O Bar de Isabel, como se costumou chamar, tornou-se um chamariz durante todo o dia e, nos finais de semana, até às onze horas da noite. Isso, menos aos domingos, quando o movimento era razoável até ao meio-dia ou pouco mais. Havia atendimento até mesmo a barões como se chamava a pessoa de nível muito mais que a classe média. Gonzaga era um homem só sorrisos com o progresso tido com o bar. Ele, apenas não dizia algo de mais. Do Teatro vinham atores, atrizes e demais membros da Corte. Mais animados estavam Isabel e Otilia onde viram ter a necessidade de colocar mais duas serviçais. Nos dias de sábado era o maior movimento. Os ébrios chegavam quanto sóbrios. Mas ao sair já eram ébrios contumazes. Se alguém perguntasse pelo antigo trabalho de Otilia, ela nada referia, muito embora ficasse vizinho ao bar.
Otilia:
--- Só gosto de quem gosta de mim. – era o muito que falava.
Isabel:
--- Ás vezes dona Marina passa e olha. Mas não encosta. Gonzaga já faz refeição na casa da mulher. Aliás, ele já não fazia tanta refeição assim quando era um homem só. – respondia Isabel a que tivesse o cuidado de não falar demais.

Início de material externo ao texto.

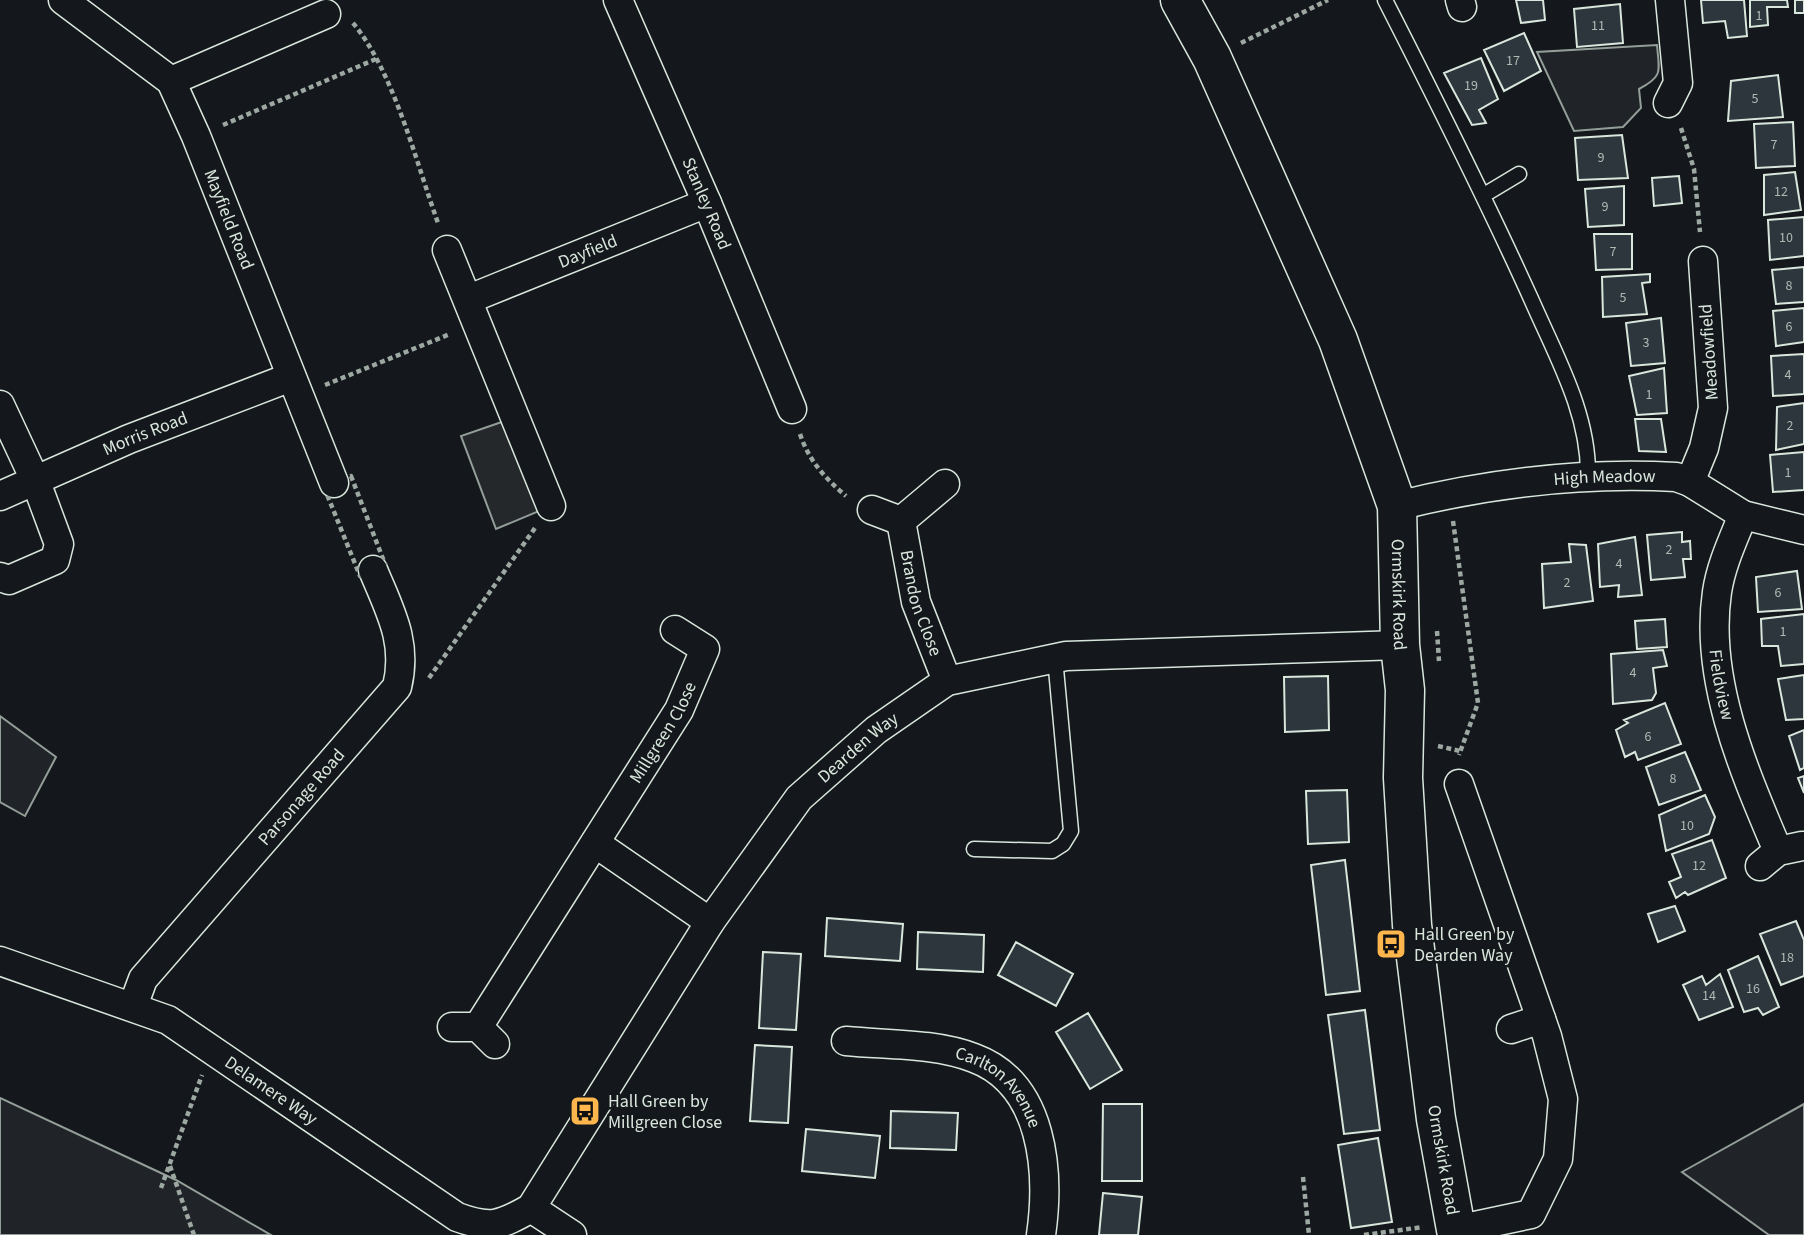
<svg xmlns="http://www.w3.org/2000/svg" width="1804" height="1235" viewBox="0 0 1804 1235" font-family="'Source Sans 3',sans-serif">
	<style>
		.green { fill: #202428; stroke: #939e99; stroke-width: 2 }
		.parking { fill: #24282b; stroke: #939e99; stroke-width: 2 }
		.building { fill: #2c363c; stroke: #d8e6dc; stroke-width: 2 }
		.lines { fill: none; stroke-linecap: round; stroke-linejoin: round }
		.service-casing { stroke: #d8e6dc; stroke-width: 17 }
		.minor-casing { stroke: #d8e6dc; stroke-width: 31 }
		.primary-casing { stroke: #d8e6dc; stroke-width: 41 }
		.path { stroke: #9da8a2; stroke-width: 4.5; stroke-dasharray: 5 3.5; stroke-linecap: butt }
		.service { stroke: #14181c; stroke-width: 14 }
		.minor { stroke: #14181c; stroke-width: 28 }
		.primary { stroke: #14181c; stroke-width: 38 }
		.labels { text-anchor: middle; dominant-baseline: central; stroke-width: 5; stroke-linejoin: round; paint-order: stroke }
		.number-label { font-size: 14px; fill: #adbab4 }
		.street-label { font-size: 18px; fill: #d8e6dc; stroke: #14181c }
		.poi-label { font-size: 18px; fill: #d8e6dc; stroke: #14181c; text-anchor: start }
	</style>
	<rect width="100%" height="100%" fill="#14181c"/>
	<!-- green -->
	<path class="green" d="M1657 45C1659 71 1664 76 1639 89L1641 108 1623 127 1574 131 1537 52Z
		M0 716 56 757 25 816 0 802Z
		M0 1098 176 1180 271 1235H0Z
		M1804 1104V1235H1769L1682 1172Z"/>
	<!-- parking -->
	<path class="parking" d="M516 417 551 506 496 529 461 436Z"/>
	<!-- building -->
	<path class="building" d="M1516 0H1543L1545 20 1521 23Z
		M1701 0H1744L1747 36 1728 38 1725 21 1703 23Z
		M1750 0H1787L1788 7H1767L1768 25 1750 27Z
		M1795 0H1804V13H1795Z
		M1620 4 1623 43 1577 47 1574 9Z
		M1524 33 1541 71 1504 91 1484 50Z
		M1481 58 1498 99 1479 110 1486 123 1472 125 1444 73Z
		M1778 75 1783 117 1728 121 1731 81Z
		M1793 122 1795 166 1756 168 1754 124Z
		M1622 135 1628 178 1578 180 1575 138Z
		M1795 172 1801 210 1764 215V175Z
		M1679 176 1682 203 1654 206 1652 178Z
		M1624 186V225L1588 227 1585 189Z
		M1804 217V256L1770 260 1768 220Z
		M1594 234H1632V269L1596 270Z
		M1804 267V302L1776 304 1772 270Z
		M1650 274V282L1642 283 1647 314 1603 317 1602 277Z
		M1804 308V342L1776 346 1773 311Z
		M1661 318 1665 363 1631 366 1626 323Z
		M1804 354V394L1773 396 1771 356Z
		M1664 368 1667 413 1637 415 1629 376Z
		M1804 403V444L1776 450 1777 407Z
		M1635 419H1661L1666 452 1639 451Z
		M1804 452V490L1773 492 1770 455Z
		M1682 532V542L1690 541 1691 559H1683L1685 577 1651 580 1647 535Z
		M1635 537 1642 595 1618 597 1619 585 1600 587 1598 544Z
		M1569 544 1586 545 1593 601 1544 608 1542 564 1571 562Z
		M1797 571 1802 609 1758 612 1756 577Z
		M1804 614V664L1781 666 1778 646H1762L1761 619Z
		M1665 619 1667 647 1637 649 1635 621Z
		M1663 650 1667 666 1653 668 1656 693 1652 700 1613 704 1611 654Z
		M1804 675V719L1786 720 1778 679Z
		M1328 676 1329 730 1285 732 1284 677Z
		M1665 703 1681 744 1638 760 1635 752 1625 757 1616 730 1628 723 1624 720Z
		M1804 730V768L1800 770 1789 736Z
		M1685 752 1701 790 1659 805 1646 767Z
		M1804 776V793L1798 778Z
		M1347 790 1349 842 1308 844 1306 791Z
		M1705 795 1715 817 1709 834 1666 851 1659 815Z
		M1712 840 1726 878 1688 895 1685 892 1676 898 1669 882 1681 877 1672 854Z
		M1345 860 1360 991 1326 995 1311 865Z
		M1675 906 1685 931 1658 942 1648 914Z
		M827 918 903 924 900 961 825 956Z
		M1796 921 1804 940V976L1781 985 1760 934Z
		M918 932 984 935 983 972 917 969Z
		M1016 942 1073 974 1056 1006 998 975Z
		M763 952 801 954 796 1030 759 1028Z
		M1758 956 1779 1007 1763 1015 1758 1008 1744 1012 1728 970Z
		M1720 974 1733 1007 1699 1020 1683 985 1702 976 1706 985Z
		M1365 1010 1380 1130 1344 1134 1328 1015Z
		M1088 1013 1122 1070 1090 1089 1056 1032Z
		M755 1045 792 1047 788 1123 750 1121Z
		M1103 1104H1142V1181H1102Z
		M891 1111 958 1113 956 1150 890 1148Z
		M806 1129 880 1136 875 1178 802 1171Z
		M1378 1138 1392 1222 1351 1228 1338 1145Z
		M1103 1193 1142 1197 1138 1235H1099Z"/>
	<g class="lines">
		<!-- service casing -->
		<g class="service-casing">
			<path id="service" d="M1385 0C1436 100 1486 199 1532 301 1557 358 1589 414 1588 476
				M1484 195 1519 174
				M974 849 1052 851 1063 844 1071 831 1055 658"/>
		</g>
		<!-- minor casing -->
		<g class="minor-casing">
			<g id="minor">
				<path id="s1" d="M63 0 171 81 196 136 334 483"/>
				<path id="s2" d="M618 0 707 203 792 409"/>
				<path d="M1460 0 1462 7"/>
				<path d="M171 81 326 14"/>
				<path d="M1668 103 1678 83 1670 0"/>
				<path d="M447 250 551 506"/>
				<path id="s3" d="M469 299 707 203"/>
				<path d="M0 405 36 482 59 544 55 560 9 580 0 577"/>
				<path d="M1690 482 1704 448 1713 408 1703 261"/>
				<path id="s4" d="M945 484 901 521 916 602 947 681"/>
				<path id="s5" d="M0 496 129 439 291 377"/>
				<path id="s6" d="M1397 506C1489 483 1580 472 1676 477L1690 482 1743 515 1804 530"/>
				<path d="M872 510 901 521"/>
				<path id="s7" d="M1743 515C1733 540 1721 565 1717 592 1704 680 1744 771 1778 851"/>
				<path d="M595 843 710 922"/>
				<path d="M1760 866 1778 851 1802 846"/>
				<path id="s8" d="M0 961 168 1020 457 1217C490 1229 500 1226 531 1208L710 922 799 798 876 730 947 681 1066 656 1400 645"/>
				<path id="s9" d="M133 1006 143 979 397 687C408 642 390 611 373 570"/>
				<path d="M452 1027H478L495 1044"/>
				<path id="s10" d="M478 1027 679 710 705 649 675 630"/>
				<path d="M1511 1029 1541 1019"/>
				<path id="s11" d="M846 1041C887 1045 935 1043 974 1058 1044 1084 1050 1172 1041 1235"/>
				<path d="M531 1208 572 1235"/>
				<path d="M1456 1230 1531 1214 1558 1159 1563 1099 1547 1036 1459 784"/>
			</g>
		</g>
		<!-- primary casing -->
		<g class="primary-casing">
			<g id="primary">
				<path id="s12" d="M1180 0 1212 58 1338 340 1397 506 1400 645 1405 690 1403 778 1412 925 1436 1119 1457 1235"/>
			</g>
		</g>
		<!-- path -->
		<path class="path" d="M353 23C394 72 416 162 438 223
			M1241 43 1328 0
			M223 125 376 59
			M1681 128 1694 169 1700 232
			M325 385 450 334
			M800 434C809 461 825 478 846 496
			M351 476 385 564 360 576 324 487Z
			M1453 521 1478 703 1459 755
			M1437 631 1439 661
			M429 678 535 528
			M1438 746 1460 751
			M170 1166 194 1235
			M1303 1177 1309 1235
			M161 1188 202 1075
			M1364 1235 1423 1227"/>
		<!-- service -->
		<use href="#service" class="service"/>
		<!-- minor -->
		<use href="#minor" class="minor"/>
		<!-- primary -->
		<use href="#primary" class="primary"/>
	</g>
	<!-- icons -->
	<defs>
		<g id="bus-square" transform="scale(1.575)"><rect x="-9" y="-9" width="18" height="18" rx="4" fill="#ffb74d" stroke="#14181c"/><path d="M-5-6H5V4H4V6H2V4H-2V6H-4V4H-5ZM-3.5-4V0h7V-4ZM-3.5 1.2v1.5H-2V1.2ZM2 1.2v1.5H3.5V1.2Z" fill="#111"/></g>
	</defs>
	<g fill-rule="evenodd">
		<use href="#bus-square" x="1391" y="944"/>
		<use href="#bus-square" x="585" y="1111"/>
	</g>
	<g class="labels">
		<!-- number labels -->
		<g class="number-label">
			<text x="1759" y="16">1</text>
			<text x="1598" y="26">11</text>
			<text x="1513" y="61">17</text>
			<text x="1471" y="86">19</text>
			<text x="1755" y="99">5</text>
			<text x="1774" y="145">7</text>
			<text x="1601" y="158">9</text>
			<text x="1781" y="192">12</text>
			<text x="1605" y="207">9</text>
			<text x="1786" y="238">10</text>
			<text x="1613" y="252">7</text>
			<text x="1789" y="286">8</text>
			<text x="1623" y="298">5</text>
			<text x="1789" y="327">6</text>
			<text x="1646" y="343">3</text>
			<text x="1788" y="375">4</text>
			<text x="1649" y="395">1</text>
			<text x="1790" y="426">2</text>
			<text x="1788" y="473">1</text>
			<text x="1669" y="550">2</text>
			<text x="1619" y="564">4</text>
			<text x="1567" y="583">2</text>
			<text x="1778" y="593">6</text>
			<text x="1783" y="632">1</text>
			<text x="1633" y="673">4</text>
			<text x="1648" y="737">6</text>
			<text x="1673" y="779">8</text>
			<text x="1687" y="826">10</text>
			<text x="1699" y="866">12</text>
			<text x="1787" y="958">18</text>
			<text x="1753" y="989">16</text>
			<text x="1709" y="996">14</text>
		</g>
		<!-- street labels -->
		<g class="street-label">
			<text stroke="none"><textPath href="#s2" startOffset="222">Stanley Road</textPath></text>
			<text stroke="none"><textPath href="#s1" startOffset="285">Mayfield Road</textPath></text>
			<text stroke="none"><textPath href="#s3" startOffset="128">Dayfield</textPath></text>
			<text transform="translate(1709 352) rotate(-94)">Meadowfield</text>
			<text stroke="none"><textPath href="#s5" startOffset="158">Morris Road</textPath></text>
			<text stroke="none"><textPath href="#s6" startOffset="210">High Meadow</textPath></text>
			<text stroke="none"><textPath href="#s12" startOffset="640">Ormskirk Road</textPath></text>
			<text stroke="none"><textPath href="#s4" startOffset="142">Brandon Close</textPath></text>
			<text stroke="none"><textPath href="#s7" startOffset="175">Fieldview</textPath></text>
			<text stroke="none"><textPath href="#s10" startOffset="348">Millgreen Close</textPath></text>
			<text stroke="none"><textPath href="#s8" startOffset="1174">Dearden Way</textPath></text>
			<text stroke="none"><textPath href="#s9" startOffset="270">Parsonage Road</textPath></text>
			<text stroke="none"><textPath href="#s8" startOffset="303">Delamere Way</textPath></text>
			<text stroke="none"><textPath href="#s11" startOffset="168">Carlton Avenue</textPath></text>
			<text stroke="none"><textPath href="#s12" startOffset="1208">Ormskirk Road</textPath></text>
		</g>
		<!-- poi labels -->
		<g class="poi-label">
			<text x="1414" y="934">Hall Green by<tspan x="1414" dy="21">Dearden Way</tspan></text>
			<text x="608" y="1101">Hall Green by<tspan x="608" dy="21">Millgreen Close</tspan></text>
		</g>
	</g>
</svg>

Em certas ocasiões um historiador de respeito chegava ao bar de Isabel, por volta das 10 horas da manhã e somente se retirava quase ébrio, por volta das três horas da tarde. Gonzaga o conhecia muito bem. Porém o historiador não fazia o igual efeito. De uma forma ou de outra, o importante eram as divisas do velho burgomestre. Essa era uma forma de se tratar o homem de letras da Capital. Notadamente, o bar não fazia distinção a pobre ou a rico. Nos finais de semana havia uma enchente de gente rica para beber e até mesmo brincar com as suas parceiras de salão. As damas chegavam pelo bar, devagarzinho, logo cedo da manhã de um sábado qualquer e se ofereciam a ajudar a Isabel e Otilia. E diante da precária situação das damas, essas eram aceitas com amantes de aluguel, pois sempre havia casos de amores clandestinos. E assim, corria a vida naquele bar.